_作業指示 A_
データ行の先頭から「hat Katharina Münk ihre besten Kolumnen aus」を含む行までを、その行も含めて一字一句変えずに書き写してください。

**********

このページの本文へ移動

コラム 経済トレンド127

電気自動車市場の現状と展望
大臣官房総合政策課 西村  海生/大村  直人

本稿では、電気自動車市場の現状と展望について考察する。

電気自動車市場の動向
地球規模での脱炭素や持続可能な社会の実現に向け、各国・自動車メーカーは電気自動車(EV)シフトを表明している。その中、EV販売台数は増加しており、足もとのEVの販売シェアは30%弱と成長してきている(図表1 世界の自動車販売台数)。
環境面のメリットだけではなく、EVの性能向上(軽量化による航続距離延伸や高効率の電池・電動機の登場等)などもシェア増加の要因として挙げられる他、政府の補助金や減税が適用されており、ガソリン車と価格競争が出来ていることに加え、環境意識の高いアーリーアダプタ層による購入等も増加の一因と考えられる(図表2 電気自動車のメリット・デメリット)。
EVの新車販売割合は国によって温度差があり、日本は各国比で出遅れている状況にある。国際エネルギー機関(IEA)の「EV Outlook2024」によると、各国政府が公表した政策や目標をもとにしたシナリオでは、「2035年のEV新車販売は世界の新車販売の5割超を占める」と予測されている。自動車産業のカーボンニュートラル(CN)目標に鑑みれば、日本においてもEVの普及は一層進むものと考えられる(図表3 主要国の新車販売に占めるEVの割合)。

**********

_作業指示 B_
電気自動車市場のコラムについて、次の問いに答えてください。
(i) 足もとのEVの販売シェアはどの程度とされていますか。
(ii) 2035年の予測の出典として挙げられている国際エネルギー機関の資料名は何ですか。
(iii) その資料では、2035年のEV新車販売は世界の新車販売のどれだけを占めると予測されていますか。

**********

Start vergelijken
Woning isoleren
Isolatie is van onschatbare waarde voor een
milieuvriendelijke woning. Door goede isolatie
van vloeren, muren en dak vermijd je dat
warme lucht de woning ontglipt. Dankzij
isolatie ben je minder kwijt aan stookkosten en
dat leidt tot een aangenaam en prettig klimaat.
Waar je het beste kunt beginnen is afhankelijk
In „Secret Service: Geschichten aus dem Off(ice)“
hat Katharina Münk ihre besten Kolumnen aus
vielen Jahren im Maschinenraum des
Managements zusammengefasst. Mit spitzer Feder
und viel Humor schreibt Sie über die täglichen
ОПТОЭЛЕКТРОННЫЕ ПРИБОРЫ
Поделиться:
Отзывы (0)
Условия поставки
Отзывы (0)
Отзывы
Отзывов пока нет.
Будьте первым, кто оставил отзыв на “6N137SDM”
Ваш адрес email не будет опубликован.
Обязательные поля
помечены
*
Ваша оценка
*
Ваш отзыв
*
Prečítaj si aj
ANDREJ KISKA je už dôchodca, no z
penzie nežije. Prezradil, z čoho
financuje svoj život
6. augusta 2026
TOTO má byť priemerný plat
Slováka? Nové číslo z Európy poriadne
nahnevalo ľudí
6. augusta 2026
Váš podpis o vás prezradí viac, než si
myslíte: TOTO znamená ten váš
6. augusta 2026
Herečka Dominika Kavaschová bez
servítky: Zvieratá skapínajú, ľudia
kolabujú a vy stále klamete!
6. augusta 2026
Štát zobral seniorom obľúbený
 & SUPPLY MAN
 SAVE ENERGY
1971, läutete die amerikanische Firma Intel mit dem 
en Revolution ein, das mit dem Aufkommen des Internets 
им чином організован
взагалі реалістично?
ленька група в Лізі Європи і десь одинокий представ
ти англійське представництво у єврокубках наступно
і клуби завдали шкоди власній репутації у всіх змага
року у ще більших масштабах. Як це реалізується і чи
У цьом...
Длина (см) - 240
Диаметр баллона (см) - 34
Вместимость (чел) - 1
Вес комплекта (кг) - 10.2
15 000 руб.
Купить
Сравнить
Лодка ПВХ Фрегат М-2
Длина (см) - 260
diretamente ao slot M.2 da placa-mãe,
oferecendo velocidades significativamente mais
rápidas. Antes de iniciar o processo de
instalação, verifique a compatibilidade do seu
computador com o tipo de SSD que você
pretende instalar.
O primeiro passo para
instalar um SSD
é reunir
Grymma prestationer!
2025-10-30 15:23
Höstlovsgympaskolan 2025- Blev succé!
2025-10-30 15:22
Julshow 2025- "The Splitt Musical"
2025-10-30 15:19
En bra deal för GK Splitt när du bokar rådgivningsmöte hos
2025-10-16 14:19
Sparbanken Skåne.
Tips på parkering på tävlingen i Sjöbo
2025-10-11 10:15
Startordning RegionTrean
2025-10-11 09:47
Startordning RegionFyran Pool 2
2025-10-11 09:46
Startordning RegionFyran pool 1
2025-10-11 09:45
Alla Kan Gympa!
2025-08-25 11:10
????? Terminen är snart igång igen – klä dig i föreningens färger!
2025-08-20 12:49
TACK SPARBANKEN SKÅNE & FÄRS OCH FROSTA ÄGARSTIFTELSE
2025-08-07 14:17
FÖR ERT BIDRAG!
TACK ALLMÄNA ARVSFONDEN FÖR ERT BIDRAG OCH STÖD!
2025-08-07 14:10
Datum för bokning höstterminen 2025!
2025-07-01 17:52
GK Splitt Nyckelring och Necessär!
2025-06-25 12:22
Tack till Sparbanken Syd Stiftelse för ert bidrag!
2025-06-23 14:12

**********

_解答 A_
Start vergelijken
Woning isoleren
Isolatie is van onschatbare waarde voor een
milieuvriendelijke woning. Door goede isolatie
van vloeren, muren en dak vermijd je dat
warme lucht de woning ontglipt. Dankzij
isolatie ben je minder kwijt aan stookkosten en
dat leidt tot een aangenaam en prettig klimaat.
Waar je het beste kunt beginnen is afhankelijk
In „Secret Service: Geschichten aus dem Off(ice)“
hat Katharina Münk ihre besten Kolumnen aus

_解答 B_
(i) 30%弱
(ii) 「EV Outlook2024」
(iii) 5割超